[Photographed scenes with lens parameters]
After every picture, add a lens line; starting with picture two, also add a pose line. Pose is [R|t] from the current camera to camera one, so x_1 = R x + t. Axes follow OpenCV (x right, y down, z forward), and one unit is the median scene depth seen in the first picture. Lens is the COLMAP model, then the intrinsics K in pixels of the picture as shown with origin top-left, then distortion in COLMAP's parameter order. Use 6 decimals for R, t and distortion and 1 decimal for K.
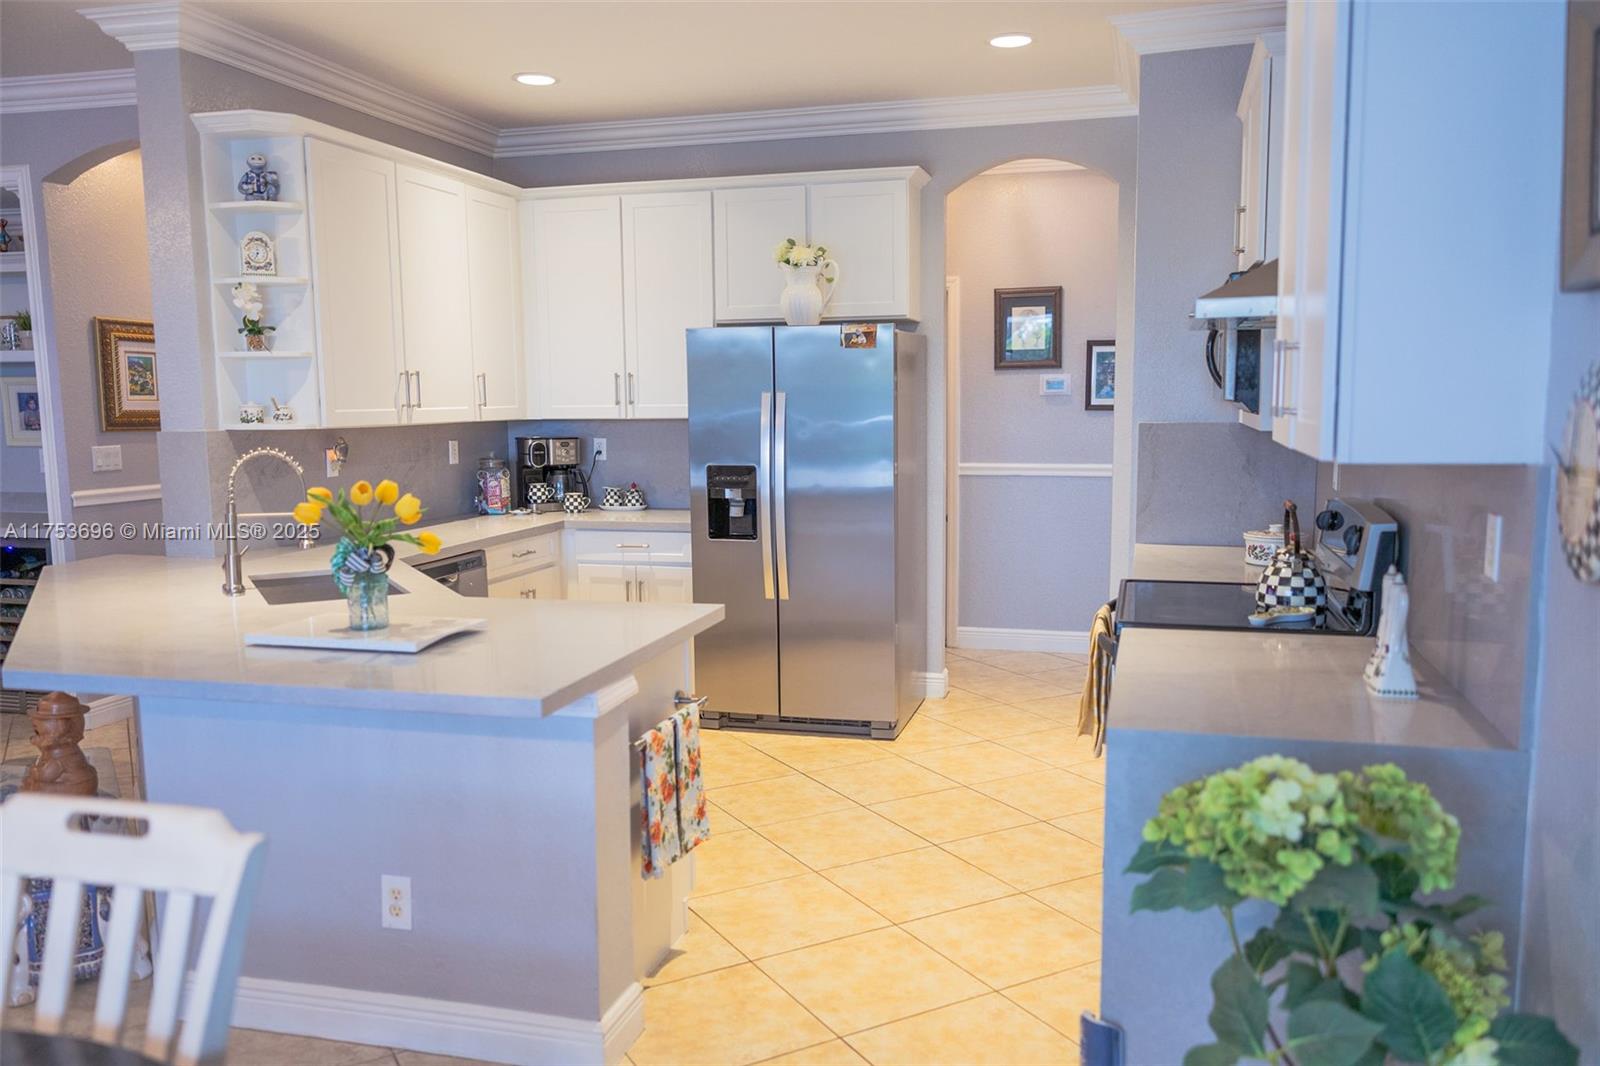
lens RADIAL K [[1241.6, 0, 802.6], [0, 1241.6, 541.7], [0, 0, 1]] dist [0.008360, 0.005403]
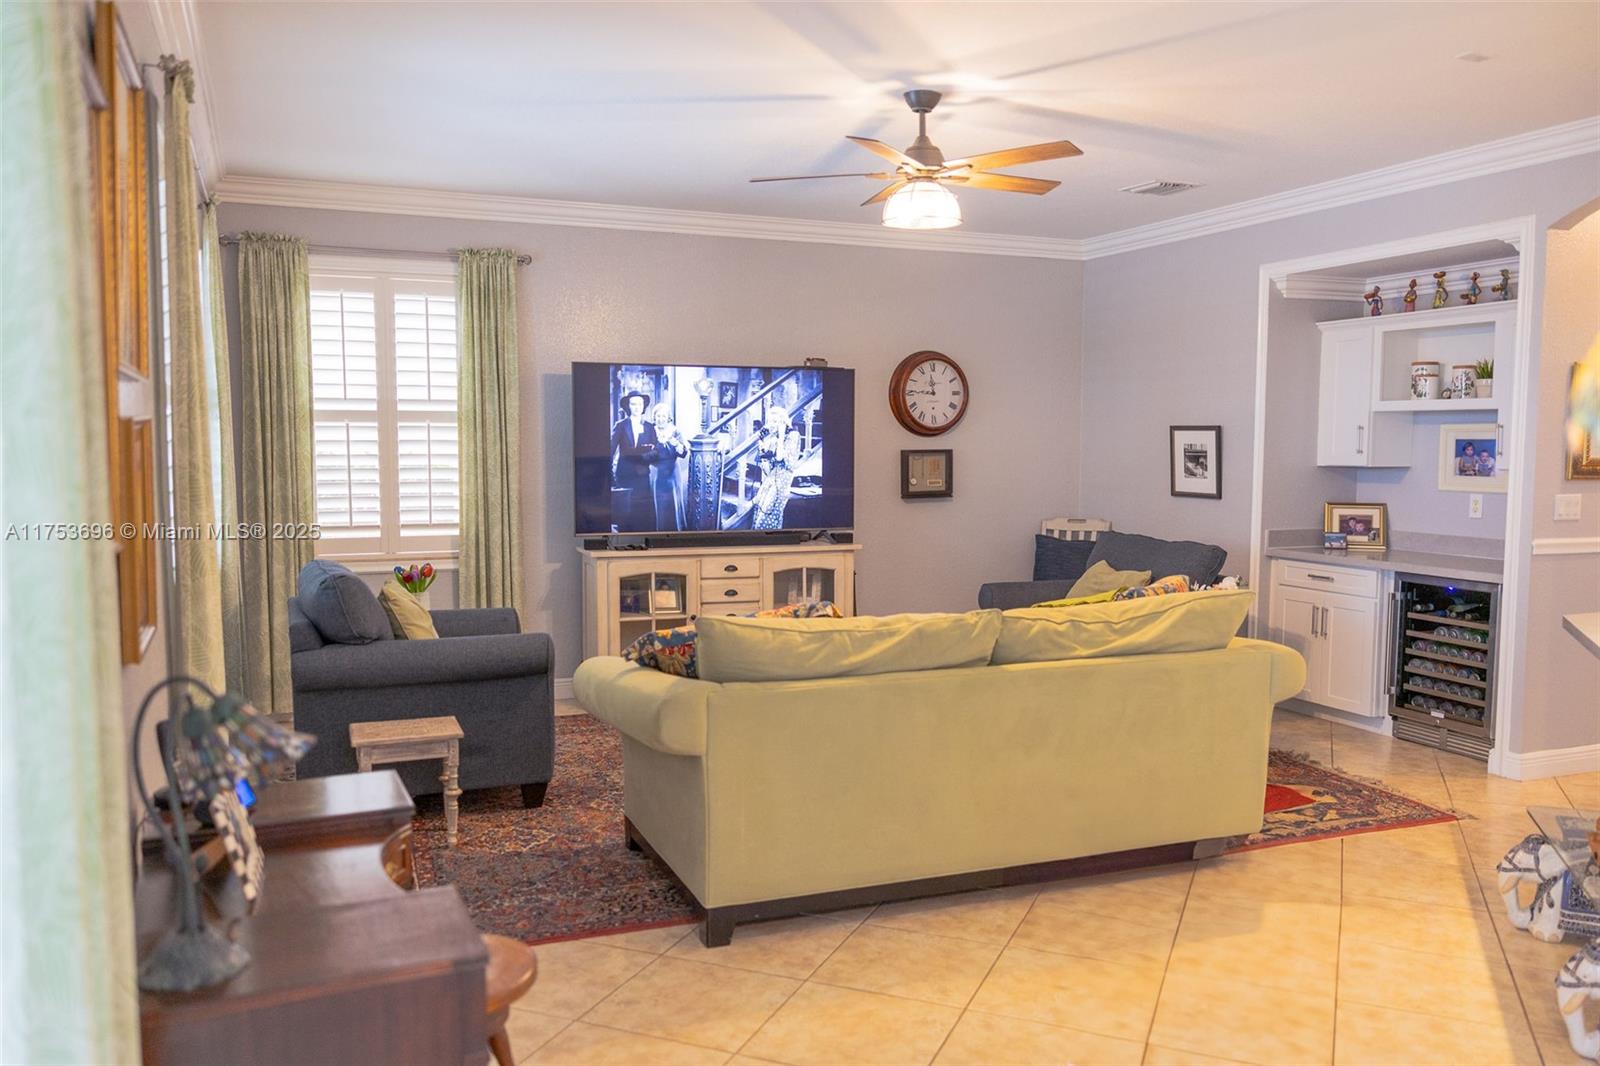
lens RADIAL K [[1241.6, 0, 802.6], [0, 1241.6, 541.7], [0, 0, 1]] dist [0.008360, 0.005403]
pose [[0.609597, 0.075425, -0.789115, -0.170645], [-0.104848, 0.994389, 0.014049, 0.009295], [0.785747, 0.074173, 0.614085, -0.064880]]
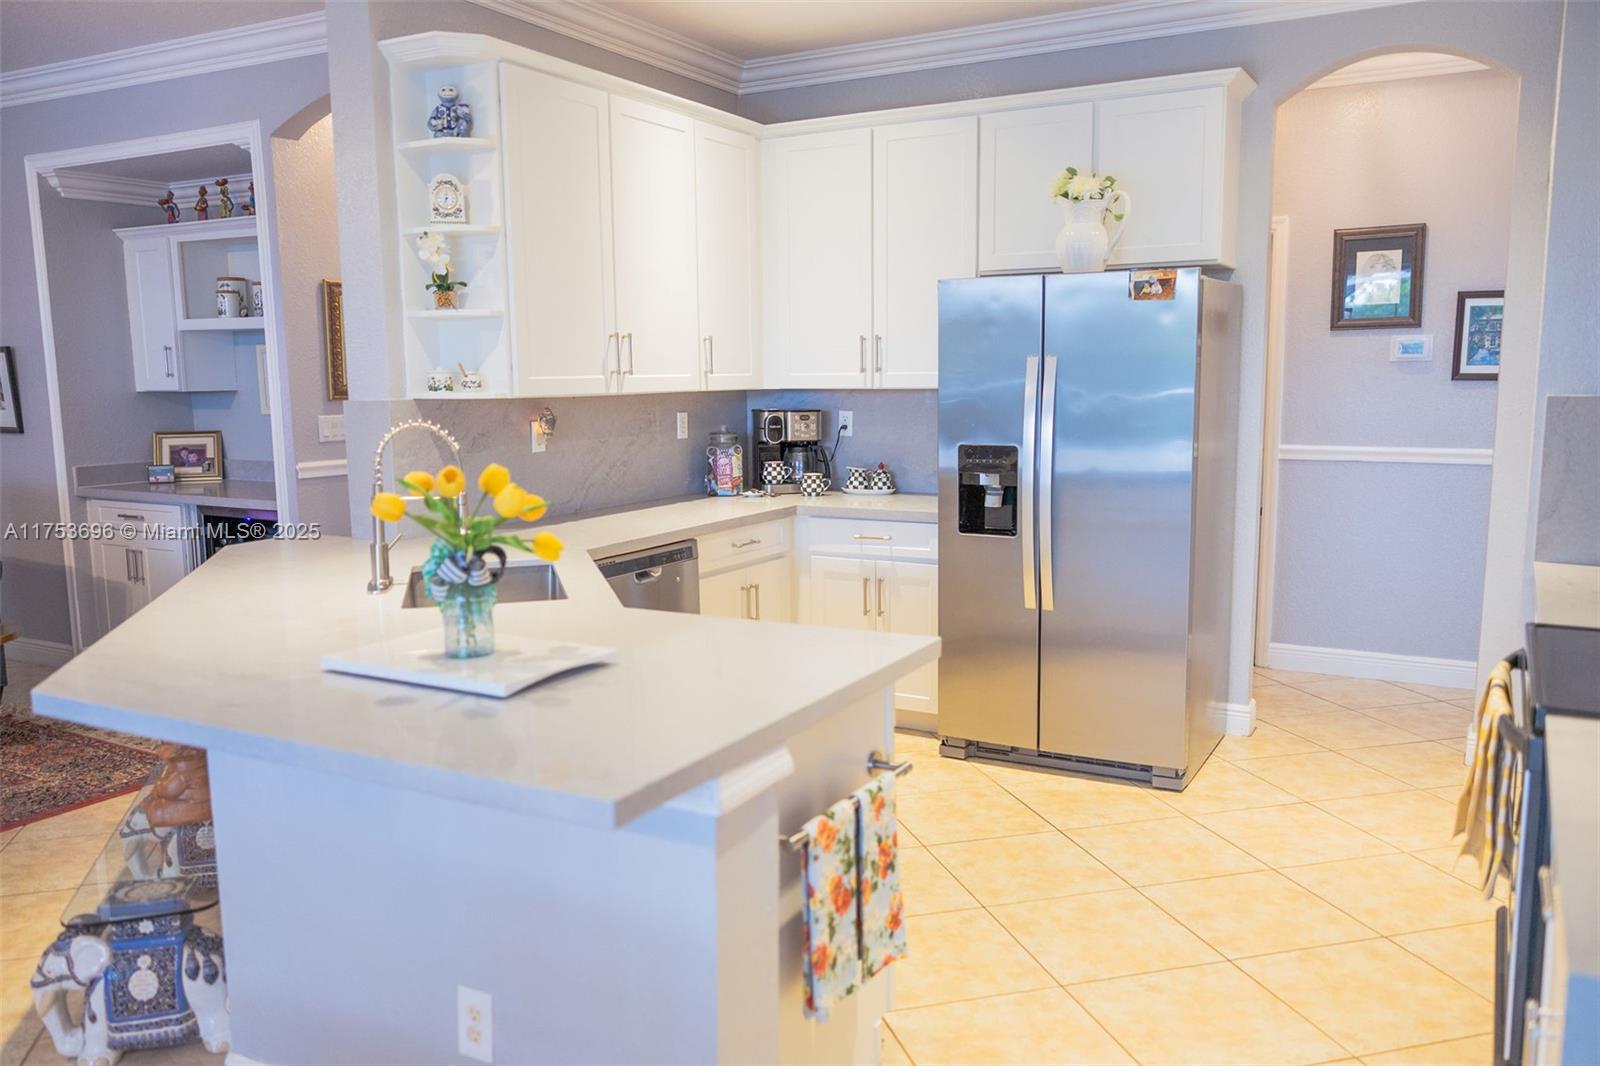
lens RADIAL K [[1252.9, 0, 803.5], [0, 1252.9, 545.7], [0, 0, 1]] dist [0.006124, 0.004813]
pose [[0.972493, 0.032983, -0.230586, 0.017898], [-0.027378, 0.999248, 0.027466, -0.014406], [0.231319, -0.020398, 0.972664, 0.160144]]
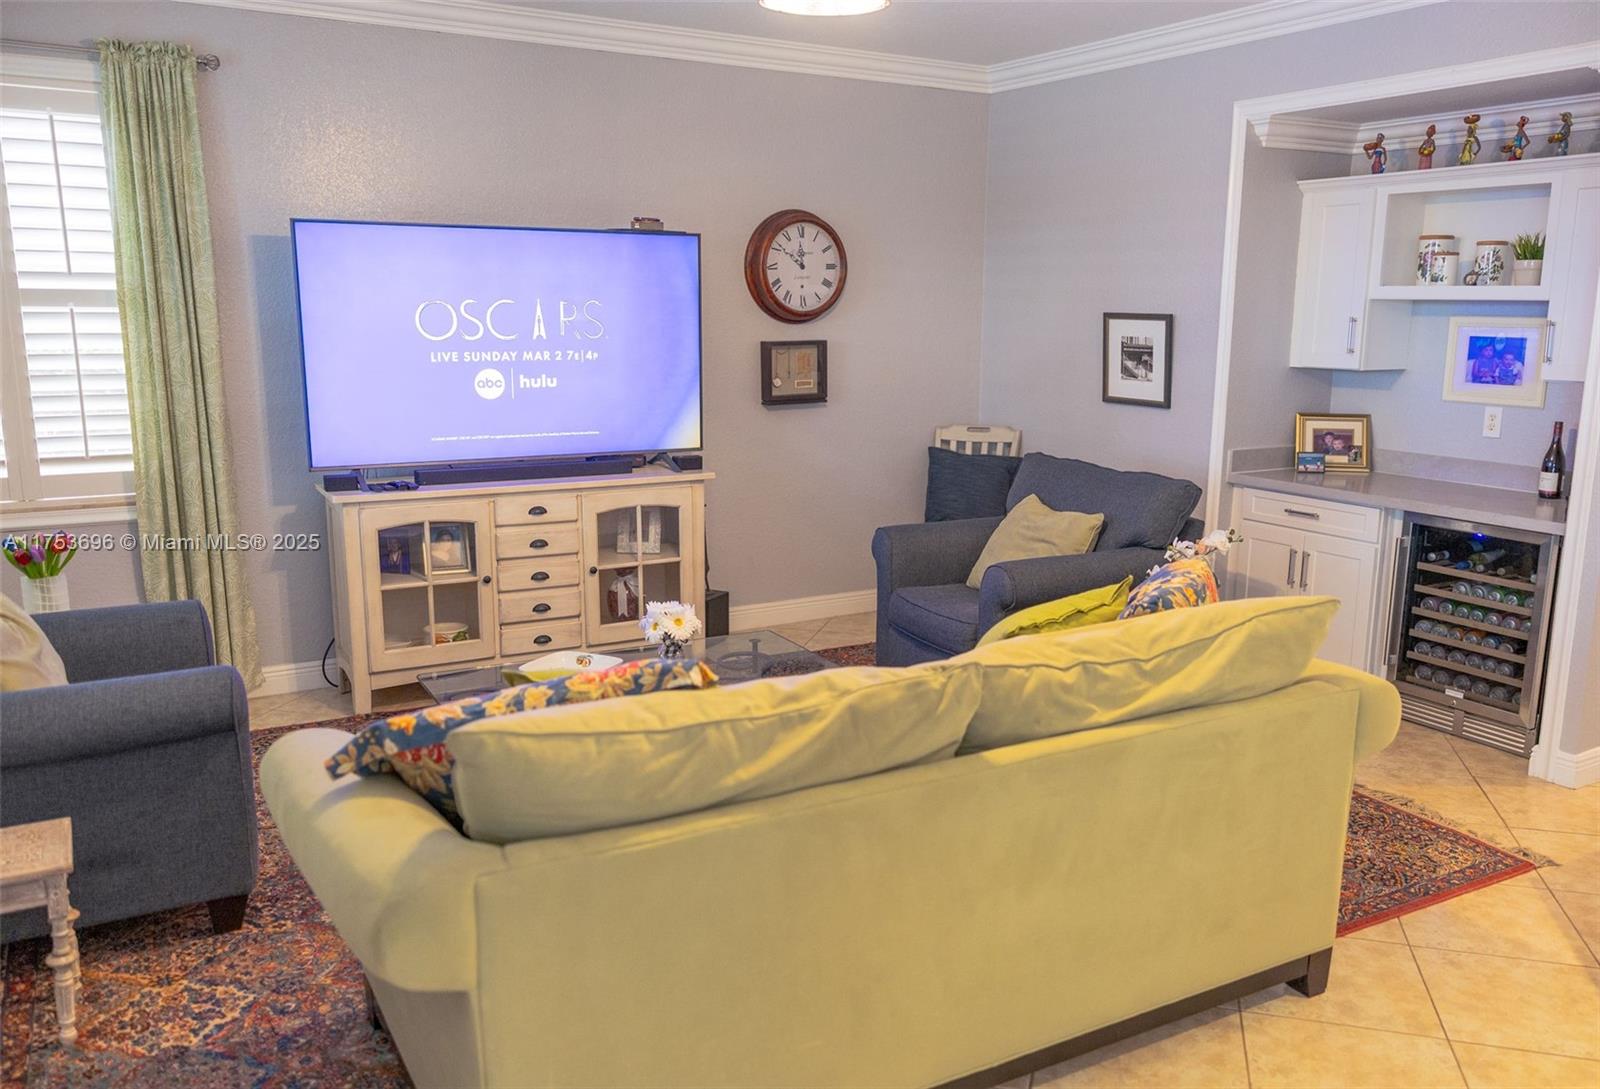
lens RADIAL K [[1285.8, 0, 824.3], [0, 1285.8, 560.2], [0, 0, 1]] dist [0.007621, 0.006374]
pose [[0.721894, 0.150899, -0.675351, -0.421938], [-0.098642, 0.988408, 0.115407, -0.037083], [0.684938, -0.016694, 0.728410, 0.117179]]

» **Problem requirements**: Format the entries from the start through the line that contains "dist [0.006124, 0.004813]" as a two-column CSV with the columns entry_text and answer, one row per entry, putting each in a single quoted field with line breaks replaced by spaces. Leave the pictures out.

» **Answer space**:
entry_text,answer
"After every picture, add a lens line; starting with picture two, also add a pose line. Pose is [R|t] from the current camera to camera one, so x_1 = R x + t. Axes follow OpenCV (x right, y down, z forward), and one unit is the median scene depth seen in the first picture. Lens is the COLMAP model, then the intrinsics K in pixels of the picture as shown with origin top-left, then distortion in COLMAP's parameter order. Use 6 decimals for R, t and distortion and 1 decimal for K.","lens RADIAL K [[1241.6, 0, 802.6], [0, 1241.6, 541.7], [0, 0, 1]] dist [0.008360, 0.005403] lens RADIAL K [[1241.6, 0, 802.6], [0, 1241.6, 541.7], [0, 0, 1]] dist [0.008360, 0.005403] pose [[0.609597, 0.075425, -0.789115, -0.170645], [-0.104848, 0.994389, 0.014049, 0.009295], [0.785747, 0.074173, 0.614085, -0.064880]] lens RADIAL K [[1252.9, 0, 803.5], [0, 1252.9, 545.7], [0, 0, 1]] dist [0.006124, 0.004813]"